In this paper, an integrated energy system has been designed. The simulation diagram presented in Figure 4, Figure 5, Figure 6 depicts the supply side, and reveals that the total electricity generated is 69828694.93 kW. The final values of heat and gas are 35815789.39 kW and 368579.09 kW, respectively. The relevant parameters, such as the change of price and the fast convergence to phase, contribute to achieving a stable state. As a result, the aforementioned values remain practically unchanged.

Furthermore, it is worth noting that Newton’s method, when used in this study, yields highly accurate and reliable calculation results. Moreover, it significantly reduces the communication and computation workload associated with the distributed energy system, facilitating a fast scheduling process and ensuring a steady state energy system. As shown in Figure 7, the power supply amounts to 72907191.36 kW, and the heating load reaches 32737316.53 kW, thereby achieving a balance between supply and demand.

Combining the simulation results presented in Figure 4, Figure 5, Figure 6, Figure 7, Figure 8, it can be concluded without surprise that by utilizing the difference Newton’s method, this study is capable of rapidly achieving a stable state, while simultaneously ensuring that the results remain stable post convergence.

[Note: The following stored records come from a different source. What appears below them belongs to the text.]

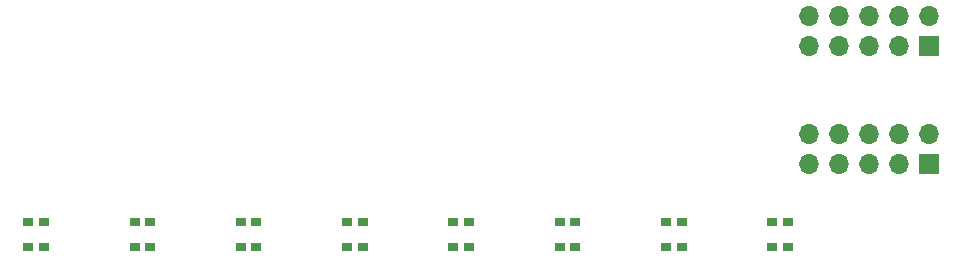
<source format=gts>
G04 #@! TF.GenerationSoftware,KiCad,Pcbnew,(5.1.6-0-10_14)*
G04 #@! TF.CreationDate,2020-08-11T10:19:13+09:00*
G04 #@! TF.ProjectId,qPCR-photoarray,71504352-2d70-4686-9f74-6f6172726179,rev?*
G04 #@! TF.SameCoordinates,Original*
G04 #@! TF.FileFunction,Soldermask,Top*
G04 #@! TF.FilePolarity,Negative*
%FSLAX46Y46*%
G04 Gerber Fmt 4.6, Leading zero omitted, Abs format (unit mm)*
G04 Created by KiCad (PCBNEW (5.1.6-0-10_14)) date 2020-08-11 10:19:13*
%MOMM*%
%LPD*%
G01*
G04 APERTURE LIST*
%ADD10R,1.700000X1.700000*%
%ADD11O,1.700000X1.700000*%
%ADD12R,0.900000X0.800000*%
G04 APERTURE END LIST*
D10*
G04 #@! TO.C,U2*
X193095000Y-102000000D03*
D11*
X193095000Y-99460000D03*
X190555000Y-102000000D03*
X190555000Y-99460000D03*
X188015000Y-102000000D03*
X188015000Y-99460000D03*
X185475000Y-102000000D03*
X185475000Y-99460000D03*
X182935000Y-102000000D03*
X182935000Y-99460000D03*
G04 #@! TD*
G04 #@! TO.C,U1*
X182935000Y-89460000D03*
X182935000Y-92000000D03*
X185475000Y-89460000D03*
X185475000Y-92000000D03*
X188015000Y-89460000D03*
X188015000Y-92000000D03*
X190555000Y-89460000D03*
X190555000Y-92000000D03*
X193095000Y-89460000D03*
D10*
X193095000Y-92000000D03*
G04 #@! TD*
D12*
G04 #@! TO.C,D1*
X116838900Y-109050000D03*
X116838900Y-106950000D03*
G04 #@! TD*
G04 #@! TO.C,D2*
X118161100Y-106950000D03*
X118161100Y-109050000D03*
G04 #@! TD*
G04 #@! TO.C,D3*
X125838900Y-109050000D03*
X125838900Y-106950000D03*
G04 #@! TD*
G04 #@! TO.C,D4*
X127161100Y-106950000D03*
X127161100Y-109050000D03*
G04 #@! TD*
G04 #@! TO.C,D5*
X134838900Y-109050000D03*
X134838900Y-106950000D03*
G04 #@! TD*
G04 #@! TO.C,D6*
X136161100Y-106950000D03*
X136161100Y-109050000D03*
G04 #@! TD*
G04 #@! TO.C,D7*
X143838900Y-109050000D03*
X143838900Y-106950000D03*
G04 #@! TD*
G04 #@! TO.C,D8*
X145161100Y-106950000D03*
X145161100Y-109050000D03*
G04 #@! TD*
G04 #@! TO.C,D9*
X152838900Y-109050000D03*
X152838900Y-106950000D03*
G04 #@! TD*
G04 #@! TO.C,D10*
X154161100Y-106950000D03*
X154161100Y-109050000D03*
G04 #@! TD*
G04 #@! TO.C,D11*
X161838900Y-109050000D03*
X161838900Y-106950000D03*
G04 #@! TD*
G04 #@! TO.C,D12*
X163161100Y-106950000D03*
X163161100Y-109050000D03*
G04 #@! TD*
G04 #@! TO.C,D13*
X170838900Y-109050000D03*
X170838900Y-106950000D03*
G04 #@! TD*
G04 #@! TO.C,D14*
X172161100Y-106950000D03*
X172161100Y-109050000D03*
G04 #@! TD*
G04 #@! TO.C,D15*
X179838900Y-106950000D03*
X179838900Y-109050000D03*
G04 #@! TD*
G04 #@! TO.C,D16*
X181161100Y-106950000D03*
X181161100Y-109050000D03*
G04 #@! TD*
M02*

</source>
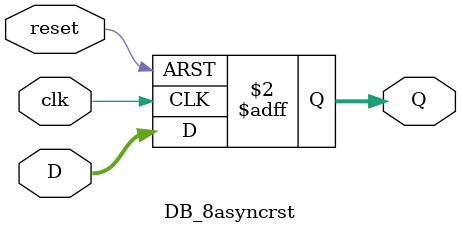
<source format=v>
`timescale 1ns / 1ps

module DB_8asyncrst (reset, clk, D, Q);
input reset;
input clk;
input [7:0] D;
output [7:0] Q;
reg [7:0] Q;
always @(posedge clk or posedge reset)
if (reset)
Q = 0;
else
Q = D;
endmodule
</source>
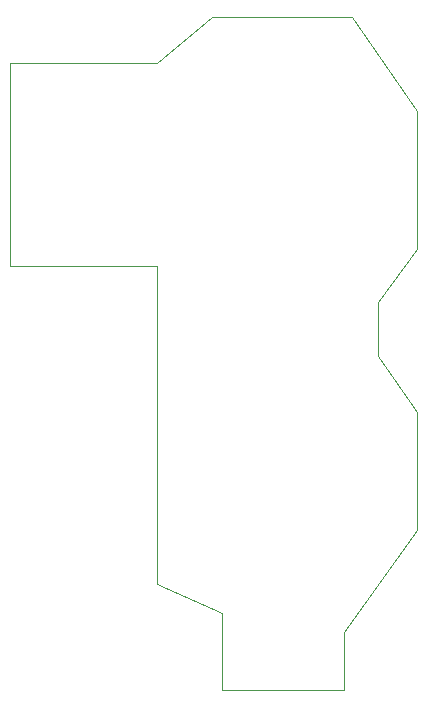
<source format=gbr>
G04 #@! TF.GenerationSoftware,KiCad,Pcbnew,(5.1.6)-1*
G04 #@! TF.CreationDate,2020-06-16T20:45:44-04:00*
G04 #@! TF.ProjectId,SRF Pendants,53524620-5065-46e6-9461-6e74732e6b69,rev?*
G04 #@! TF.SameCoordinates,Original*
G04 #@! TF.FileFunction,Profile,NP*
%FSLAX46Y46*%
G04 Gerber Fmt 4.6, Leading zero omitted, Abs format (unit mm)*
G04 Created by KiCad (PCBNEW (5.1.6)-1) date 2020-06-16 20:45:44*
%MOMM*%
%LPD*%
G01*
G04 APERTURE LIST*
G04 #@! TA.AperFunction,Profile*
%ADD10C,0.050000*%
G04 #@! TD*
G04 APERTURE END LIST*
D10*
X79000000Y-113600000D02*
X66600000Y-113600000D01*
X79000000Y-96400000D02*
X66600000Y-96400000D01*
X66600000Y-113600000D02*
X66600000Y-96400000D01*
X79000000Y-140500000D02*
X79000000Y-113600000D01*
X97700000Y-116700000D02*
X97700000Y-121200000D01*
X101000000Y-112200000D02*
X97700000Y-116700000D01*
X101000000Y-126000000D02*
X97700000Y-121200000D01*
X101000000Y-126000000D02*
X101000000Y-126500000D01*
X95500000Y-92500000D02*
X83700000Y-92500000D01*
X101000000Y-100500000D02*
X101000000Y-112200000D01*
X101000000Y-100500000D02*
X95500000Y-92500000D01*
X101000000Y-126500000D02*
X101000000Y-136000000D01*
X94800000Y-144600000D02*
X101000000Y-136000000D01*
X84500000Y-149500000D02*
X89500000Y-149500000D01*
X84500000Y-143000000D02*
X84500000Y-149500000D01*
X79000000Y-140500000D02*
X84500000Y-143000000D01*
X83700000Y-92500000D02*
X79000000Y-96400000D01*
X94800000Y-149500000D02*
X94800000Y-144600000D01*
X89500000Y-149500000D02*
X94800000Y-149500000D01*
M02*

</source>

Traditional algorithm (Tan and Li, 2022) privacy often meet: M pl T = A c T * N a T 2 (49) Type: Mpl _T refers to privacy, and Ac _T , represents average connectivity, the term Na _T denotes an agent. Combined with the simulation Figure 9 shows in conventional privacy protection algorithms, an increase in the number of agents and average connectivity leads to a gradual enhancement in privacy levels. However, in this study, the researchers have designed a distinct Newton algorithm with a ring structure. In this approach, the growth in the number of agents and average connectivity does not result in elevated privacy levels, but rather maintains comprehensive privacy protection for the agents involved.

The utilization of the DNEA algorithmic approach is not applicable within the context of an integrated energy system, as the cost function follows a convex pattern. This system is characterized by interconnections, and it should not be employed in scenarios with high-quality energy standards, such as parks, intelligent buildings, hospitals, among others.